PROBLEM REQUIREMENTS: Without copying any picture, return all lines below exactly.
**** DATASET EXCERPTS
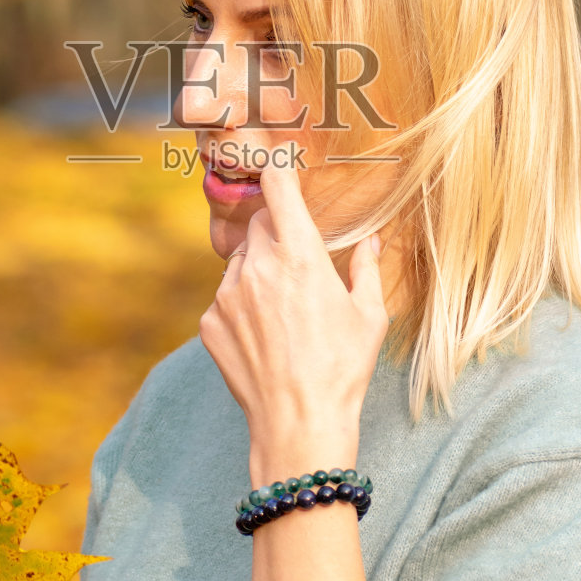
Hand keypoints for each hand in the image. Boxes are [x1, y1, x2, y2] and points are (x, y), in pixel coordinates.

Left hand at [199, 155, 389, 481]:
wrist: (298, 424)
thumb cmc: (342, 370)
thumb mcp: (369, 317)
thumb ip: (366, 269)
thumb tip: (370, 242)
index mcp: (301, 257)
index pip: (280, 188)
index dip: (277, 166)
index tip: (277, 156)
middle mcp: (259, 267)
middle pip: (259, 223)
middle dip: (276, 231)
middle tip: (298, 262)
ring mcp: (228, 295)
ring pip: (240, 261)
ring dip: (258, 271)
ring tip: (284, 313)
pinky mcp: (210, 322)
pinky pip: (224, 297)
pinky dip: (241, 305)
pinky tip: (264, 336)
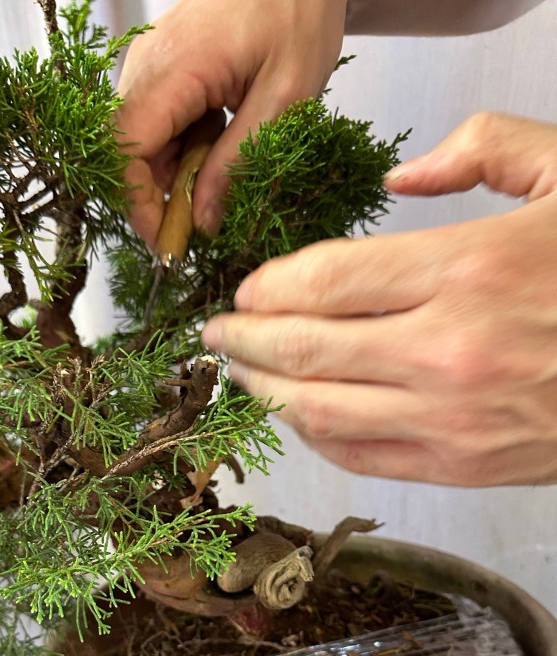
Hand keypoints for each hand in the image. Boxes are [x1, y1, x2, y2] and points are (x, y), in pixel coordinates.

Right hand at [115, 0, 345, 245]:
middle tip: (198, 224)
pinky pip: (154, 124)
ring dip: (170, 176)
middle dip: (155, 198)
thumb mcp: (284, 99)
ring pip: (138, 143)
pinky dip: (179, 151)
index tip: (170, 241)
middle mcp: (146, 66)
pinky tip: (214, 147)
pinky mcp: (161, 68)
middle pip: (125, 152)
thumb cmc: (298, 14)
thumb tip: (203, 222)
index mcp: (173, 70)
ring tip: (215, 179)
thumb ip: (236, 164)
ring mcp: (150, 64)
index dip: (139, 205)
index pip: (125, 151)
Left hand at [201, 112, 556, 486]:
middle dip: (242, 341)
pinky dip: (313, 435)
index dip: (266, 287)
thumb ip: (483, 149)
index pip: (323, 280)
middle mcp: (445, 351)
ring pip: (317, 410)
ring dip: (264, 391)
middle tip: (214, 335)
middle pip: (303, 348)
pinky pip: (358, 456)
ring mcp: (449, 419)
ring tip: (238, 373)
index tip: (243, 288)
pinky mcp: (458, 466)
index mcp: (466, 269)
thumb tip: (402, 173)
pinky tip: (295, 413)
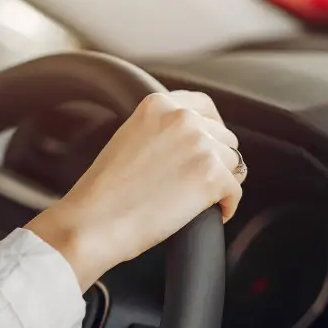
********
RESPONSE TO THIS EXERCISE:
Hand keypoints for each hand in the image. Boxes are [x1, y1, x2, y2] and points are (x, y), in pixel coordinates.

Left hand at [199, 155, 389, 481]:
wrist: (298, 424)
thumb cmc: (342, 370)
thumb mcp: (369, 317)
thumb ip: (366, 269)
thumb tip: (370, 242)
index mcp: (301, 257)
index pip: (280, 188)
index dip: (277, 166)
index tip: (277, 156)
middle mcp: (259, 267)
middle pip: (259, 223)
middle dip: (276, 231)
middle tip: (298, 262)
ring mcp: (228, 295)
ring pip: (240, 261)
ring dip: (258, 271)
ring tip: (284, 313)
pinky mcp: (210, 322)
pinky pip: (224, 297)
pinky dip: (241, 305)
pinky tip: (264, 336)
Hand keypoints for each hand in the image. Boxes are [x1, y1, x2, y2] and points are (x, y), in pixel coordinates.

Right hand at [115, 0, 345, 245]:
middle tip: (198, 224)
pinky pip: (154, 124)
ring dip: (170, 176)
middle dip: (155, 198)
thumb mcp: (284, 99)
ring pip: (138, 143)
pinky dip: (179, 151)
index tip: (170, 241)
middle mcp: (146, 66)
pinky tip: (214, 147)
pinky mcp: (161, 68)
middle pip: (125, 152)
thumb cmc: (298, 14)
thumb tip: (203, 222)
index mcp: (173, 70)
ring tip: (215, 179)
thumb ip: (236, 164)
ring mcp: (150, 64)
index dip: (139, 205)
index pip: (125, 151)
Left hand at [201, 112, 556, 486]:
middle dip: (242, 341)
pinky dip: (313, 435)
index dip: (266, 287)
thumb ip: (483, 149)
index pip: (323, 280)
middle mcp: (445, 351)
ring pip: (317, 410)
ring dip: (264, 391)
middle tip: (214, 335)
middle pip: (303, 348)
pinky pip: (358, 456)
ring mcp: (449, 419)
ring tip: (238, 373)
index tip: (243, 288)
pinky mcp: (458, 466)
index mcp: (466, 269)
thumb tip: (402, 173)
pinky tip: (295, 413)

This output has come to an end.